You should normally use the target version of pg_dump and pg_restore - meaning in this case you should use the binaries from 8.4. But you should use the same version of pg_dump and pg_restore. Both tools will work fine across the network, so there should be no need to copy the binaries around.
And as a_horse_with_no_name says, you may be better off using pg_dump in plaintext mode - that will allow you to hand-edit the dump if necessary. In particular, you can make one schema only dump (with -s) and one data only dump - only the schema dump is likely to require any editing.

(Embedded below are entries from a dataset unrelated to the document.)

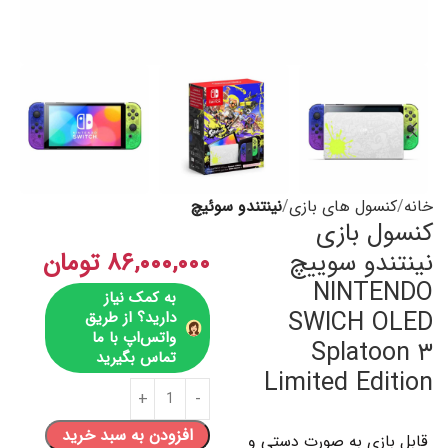
خانه
کنسول های بازی
نینتندو سوئیچ
کنسول بازی
نینتندو سوییچ
۸۶,۰۰۰,۰۰۰
تومان
NINTENDO
به کمک نیاز
SWICH OLED
دارید؟ از طریق
واتس‌اپ با ما
Splatoon ۳
تماس بگیرید
Limited Edition
افزودن به سبد خرید
قابل بازی به صورت دستی و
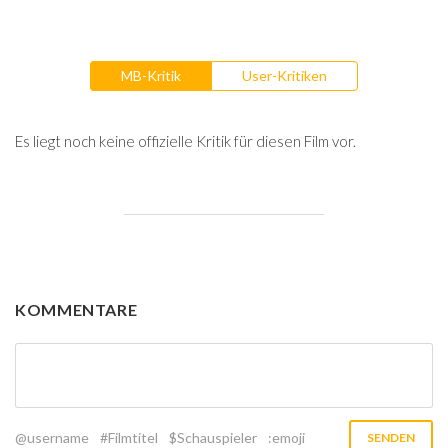
MB-Kritik
User-Kritiken
Es liegt noch keine offizielle Kritik für diesen Film vor.
KOMMENTARE
@username
#Filmtitel
$Schauspieler
:emoji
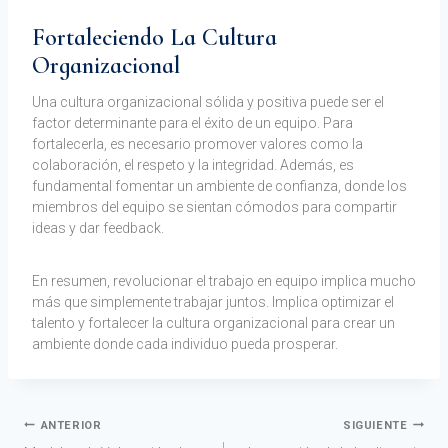
Fortaleciendo La Cultura
Organizacional
Una cultura organizacional sólida y positiva puede ser el
factor determinante para el éxito de un equipo. Para
fortalecerla, es necesario promover valores como la
colaboración, el respeto y la integridad. Además, es
fundamental fomentar un ambiente de confianza, donde los
miembros del equipo se sientan cómodos para compartir
ideas y dar feedback.
En resumen, revolucionar el trabajo en equipo implica mucho
más que simplemente trabajar juntos. Implica optimizar el
talento y fortalecer la cultura organizacional para crear un
ambiente donde cada individuo pueda prosperar.
ANTERIOR
SIGUIENTE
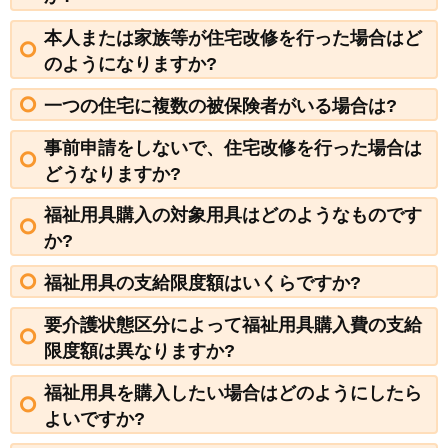
本人または家族等が住宅改修を行った場合はど
のようになりますか?
一つの住宅に複数の被保険者がいる場合は?
事前申請をしないで、住宅改修を行った場合は
どうなりますか?
福祉用具購入の対象用具はどのようなものです
か?
福祉用具の支給限度額はいくらですか?
要介護状態区分によって福祉用具購入費の支給
限度額は異なりますか?
福祉用具を購入したい場合はどのようにしたら
よいですか?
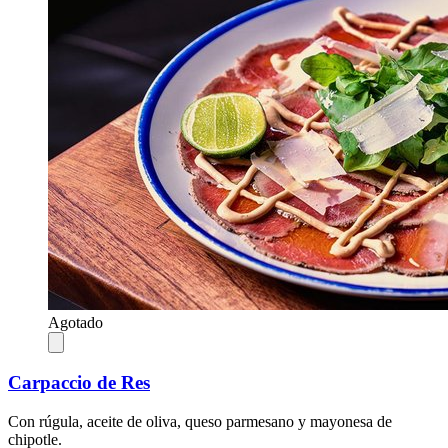
Agotado
Carpaccio de Res
Con rúgula, aceite de oliva, queso parmesano y mayonesa de
chipotle.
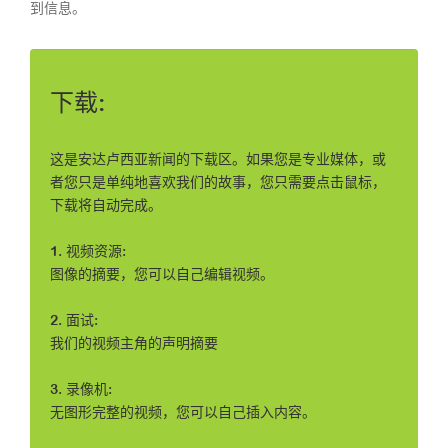
到信息。
下载:
这是安达卢西亚新闻的下载区。如果您是专业媒体，或
者您只是单纯地喜欢我们的故事，您只需要点击鼠标，
下载将自动完成。
1. 视频资源:
图像的摘要，您可以自己编辑视频。
2. 面试:
我们的视频主角的声明摘要
3. 录像机:
无图形完整的视频，您可以自己插入内容。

If the 9.0 database contains any bytea columns, then bigger problems await.
These columns will be exported by pg_dump using the "hex" representation and appear in your dump file like:
SELECT pg_catalog.lowrite(0, '\x0a2')
Any version of the postgres backend below 9.0 can't grok the hex representation of bytea, and I can't find an option to tell pg_dump on the 9.0 side to not use it. Setting the default "bytea_output" setting to ESCAPE for either the database or the whole server is seemingly ignored by pg_dump.
I suppose it would be possible to post-process the dump file and actually change every hex-encoded bytea value to an escaped one, but the risk of untraceably corrupting the kind of things normally stored in a bytea (images, PDFs etc) does not excite me.
I solved this by upgrading postgresql from 8.X to 9.2.4. If you're using brew on Mac OS-X, use -
brew upgrade postgresql
Once this is done, just make sure your new postgres installation is at the top of your path. It'll look something like (depending on the version installation path) -
export PATH=/usr/local/Cellar/postgresql/9.2.4/bin:$PATH
I had same issue. I used pgdump and psql for export/import DB.
1.Set PGPASSWORD
export PGPASSWORD='h0ld1tn0w';
2.Export DB with pg_dump
pg_dump -h <<host>> -U <<username>> <<dbname>> > /opt/db.out
/opt/db.out is dump path. You can specify of your own.
3.Then set again PGPASSWORD of you another host. If host is same or password is same then this is not required.
4.Import db at your another host
psql -h <<host>> -U <<username>> -d <<dbname>> -f /opt/db.out
If username is different then find and replace with your local username in db.out file. And make sure on username is replaced and not data.